Et le premier secrétaire du PS, Olivier Faure, menacé dans son propre parti par son aile droite qui ne veut plus entendre parler d’une quelconque alliance avec LFI, pourrait perdre son poste au prochain congrès en début d’année 2025. Ce qui obérerait sérieusement les chances qu’un rassemblement des gauches le plus large possible existe.
Depuis quelques semaines, une myriade de figures social-démocrates veulent se faire entendre. Parmi elles, le maire PS de Saint-Ouen, Karim Bouamrane, la présidente de la région Occitanie, Carole Delga, ou encore Raphaël Glucksmann, qui compte « aimanter » une partie de la gauche autour de sa petite formation, Place publique. Tous rêvent d’extirper la gauche du giron mélenchoniste et incarner une ligne plus modérée, à même de concurrencer l’hégémonie du triple candidat à la présidentielle.
« En vérité, Jean-Luc Mélenchon se prépare déjà à la prochaine campagne. Il pense que ce serait logique qu’il y ait deux gauches avec deux projets idéologiques différents lors de la prochaine présidentielle. Donc nous travaillons aussi », explique-t-on dans l’entourage de Raphaël Glucksmann. L’eurodéputé veut sillonner la France et s’infiltrer dans la brèche qui sépare l’aile progressiste du macronisme et le pan le moins radical de la Mélenchonie. Retour annoncé des deux gauches irréconciliables ?
« On est inquiets car on sent que, du côté de La France insoumise et de la droite du PS, il y a cette tentation de remettre en cause l’union des gauches. Les uns souhaitent imposer Mélenchon une quatrième fois pour la présidentielle. Et les autres, les opposants d’Olivier Faure, veulent une nouvelle union en excluant les insoumis », résume Pierre-François Grond, membre du conseil d’administration de L’Après, l’association lancée par Clémentine Autain, Danielle Simonnet, Hendrik Davi et Alexis Corbière après leur éviction de LFI.
Ces députés tentent de prolonger la dynamique unitaire lancée après la création du NFP, considéré aujourd’hui comme un cartel de partis ou comme un simple accord électoral. Le collectif a tenté de poser le sujet lors de leur assemblée générale constitutive qui s’est tenue le 5 octobre dans le 12e arrondissement de la capitale.
« Machine à perdre »
Au cœur des débats, la constitution d’un nouveau parti de gauche sous la forme d’une « maison commune », d’une fédération de partis ou d’un tout nouveau mouvement qui réunirait L’Après, Génération. s, la formation de François Ruffin (Picardie debout), et le parti de Gérard Filoche, la Gauche démocratique et sociale. L’objectif ? Créer une nouvelle organisation plus ancrée localement. Avec une seule ligne : préserver l’union à tout prix et s’entendre sur un candidat commun pour la prochaine présidentielle.
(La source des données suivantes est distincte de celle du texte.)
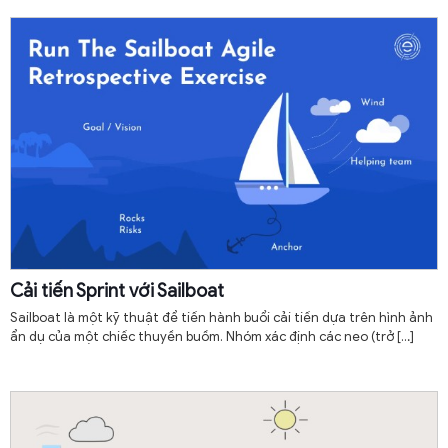
Cải tiến Sprint với Sailboat
Sailboat là một kỹ thuật để tiến hành buổi cải tiến dựa trên hình ảnh
ẩn dụ của một chiếc thuyền buồm. Nhóm xác định các neo (trở
[…]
Il faut une candidature unique, on le disait dès 2023.
M. Tondelier
Pour sauvegarder l’union, insoumis, socialistes, communistes et écologistes pourraient s’appuyer sur le travail de ce collectif qui rêve de créer une union « par la base ». Mais ce n’est pas à l’ordre du jour. Tous sont convaincus que ce sera un accord sur la méthode de désignation du candidat qui pourra solidifier l’entente. Ainsi, Olivier Faure défend coûte que coûte le système d’une primaire. Les insoumis écartent cette option qu’ils jugent créateurs de nouvelles divisions, une sorte de « machine à perdre » d’avance. Les écologistes ne sont ni pour ni contre.
« Il faut une candidature unique, on le disait dès 2023, explique la secrétaire nationale des Verts, Marine Tondelier. Mais des questions se posent sur le ‘comment’. Nous avons souvent opté pour le moins pire des systèmes, la primaire. Mais il faut savoir être ouvert devant les propositions alternatives, car les primaires posent des problèmes. » Voilà encore une autre potentielle discorde. Mais il semble compliqué de croire que ce sujet résoudra l’ensemble des équations de la gauche. À croire que le Nouveau Front populaire est condamné à un chemin semé d’embûches.